The pageant director showed her, in no uncertain terms, her place. The child sat scowling, kicking her foot in front of her.
The mother of the baby Jesus, little Joshua, brought her son, her firstborn, her heart, and placed him in the girl’s arms. And she changed.
Her foot stopped swinging. Her face stopped scowling. Her breathing grew quiet and calm, as though she were breathing the sleeping child a lullaby. A kind of peace – the kind of peace which passes all understanding, came, not as if out of nowhere but as if out of the core of her being, called out of her by the baby boy in her arms. She sat, suddenly serene, and all of the little shepherds and the wise guys and the animals and the angels tiptoed around her in reverence and awe for as long as the spell lasted, which was for as long as the baby was in her arms. And even later, as they trailed away for the journey home, you could still find traces of calmness in the air where they had sat and moved and had their being.
I think that one of God’s wisest moments was when the choice was made to be born as a vulnerable and dependent child. The fact that we depend on an almighty God for our very being is a wonderful comfort in times of deep despair, and it can be one of great frustration when we wish that we could do more for ourselves, make the world in our own image.
In coming to us as a newborn baby, God shared our dependence, our lack of control, our frustrated cries, our hunger and the pain of separation; our deepest danger and our profound doubt in the face of an uncertain future.
We are told that Christmas is a time of joy, and it is, but joy is about more than happy feelings and bubbly thoughts.
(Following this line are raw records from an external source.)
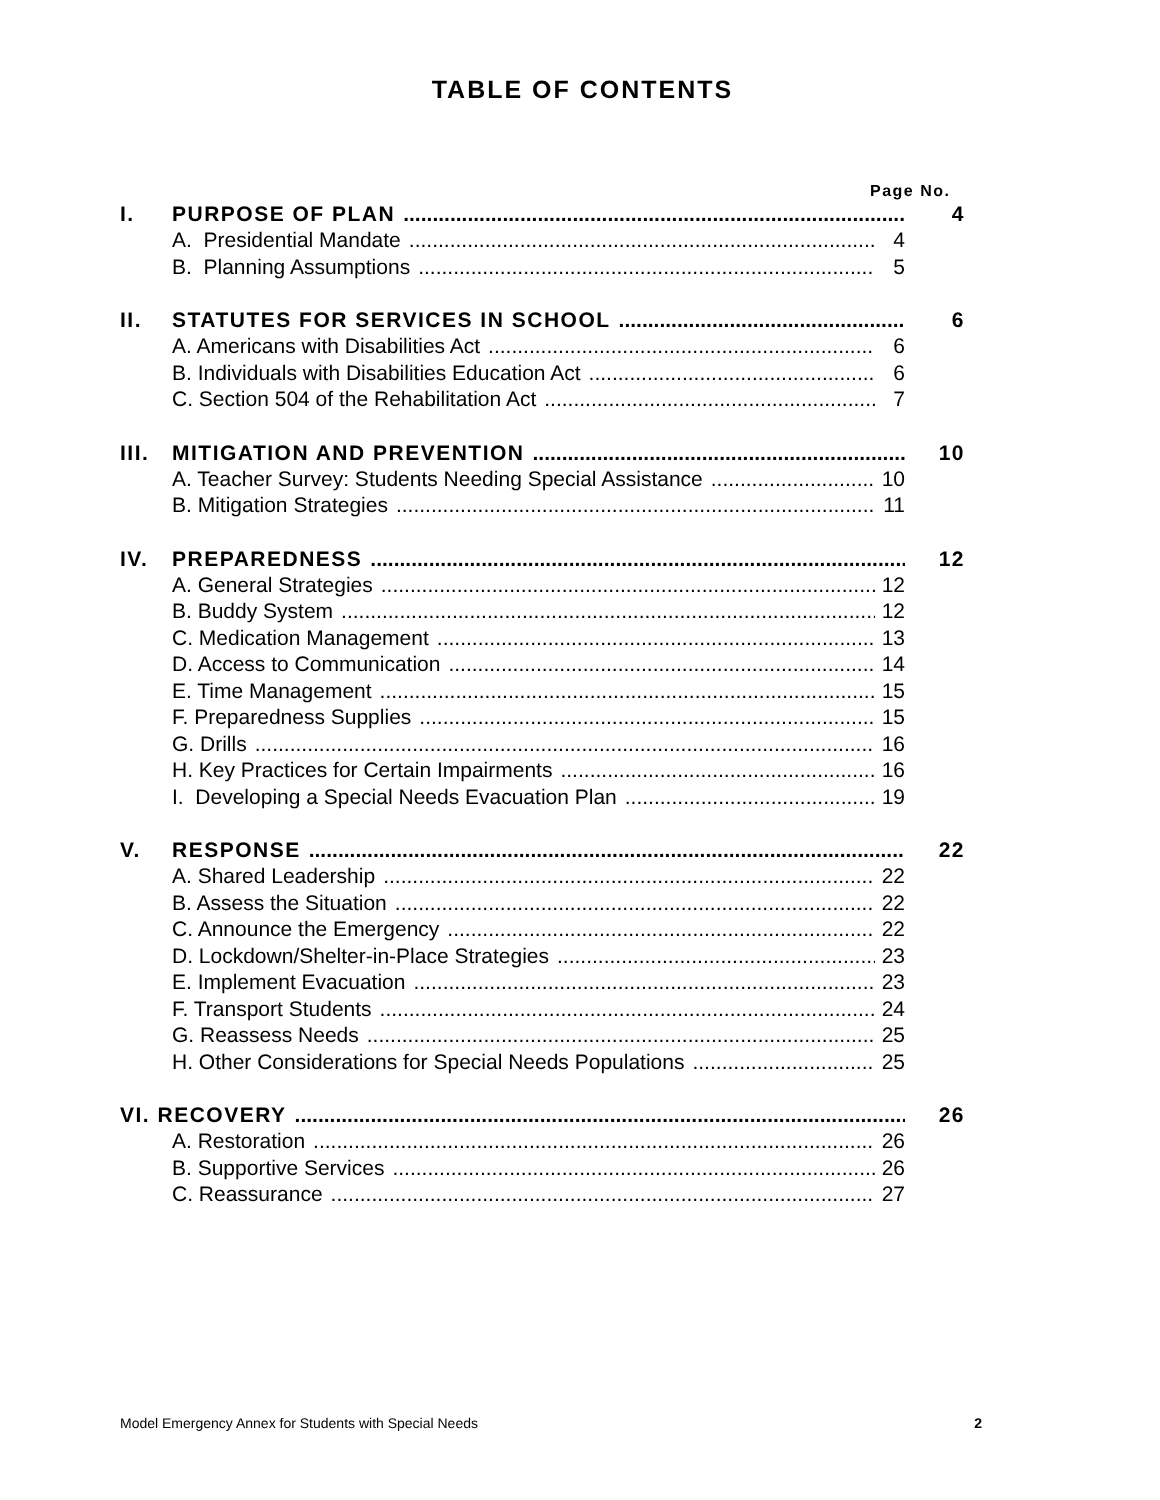TABLE OF CONTENTS
Page No.
I. PURPOSE OF PLAN 4
A. Presidential Mandate 4
B. Planning Assumptions 5
II. STATUTES FOR SERVICES IN SCHOOL 6
A. Americans with Disabilities Act 6
B. Individuals with Disabilities Education Act 6
C. Section 504 of the Rehabilitation Act 7
III. MITIGATION AND PREVENTION 10
A. Teacher Survey: Students Needing Special Assistance 10
B. Mitigation Strategies 11
IV. PREPAREDNESS 12
A. General Strategies 12
B. Buddy System 12
C. Medication Management 13
D. Access to Communication 14
E. Time Management 15
F. Preparedness Supplies 15
G. Drills 16
H. Key Practices for Certain Impairments 16
I. Developing a Special Needs Evacuation Plan 19
V. RESPONSE 22
A. Shared Leadership 22
B. Assess the Situation 22
C. Announce the Emergency 22
D. Lockdown/Shelter-in-Place Strategies 23
E. Implement Evacuation 23
F. Transport Students 24
G. Reassess Needs 25
H. Other Considerations for Special Needs Populations 25
VI. RECOVERY 26
A. Restoration 26
B. Supportive Services 26
C. Reassurance 27
Model Emergency Annex for Students with Special Needs 2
Joy, true joy is more complex; it understands frustration and anger and fear, even deep sadness, and it owns them. Joy does not depend on the perfection of the season, or of the world, or of our lives, thank God. Instead, joy is that which allows our entire being to know that we are beloved of God, as newborn infants cradled in gentle arms, whether we are crying or sleeping, or scowling or smiling. Joy is the knowledge that God delights in us, and calls us into that peace which passes all understanding, through the birth of a child at Christmas time, in the bleak midwinter, when all was dark and cold, and the only light was a stable lamp, lit to brighten the arrival of the one who loves us all. And that is the joy, the peace and the joy, that I wish you all this Christmas time.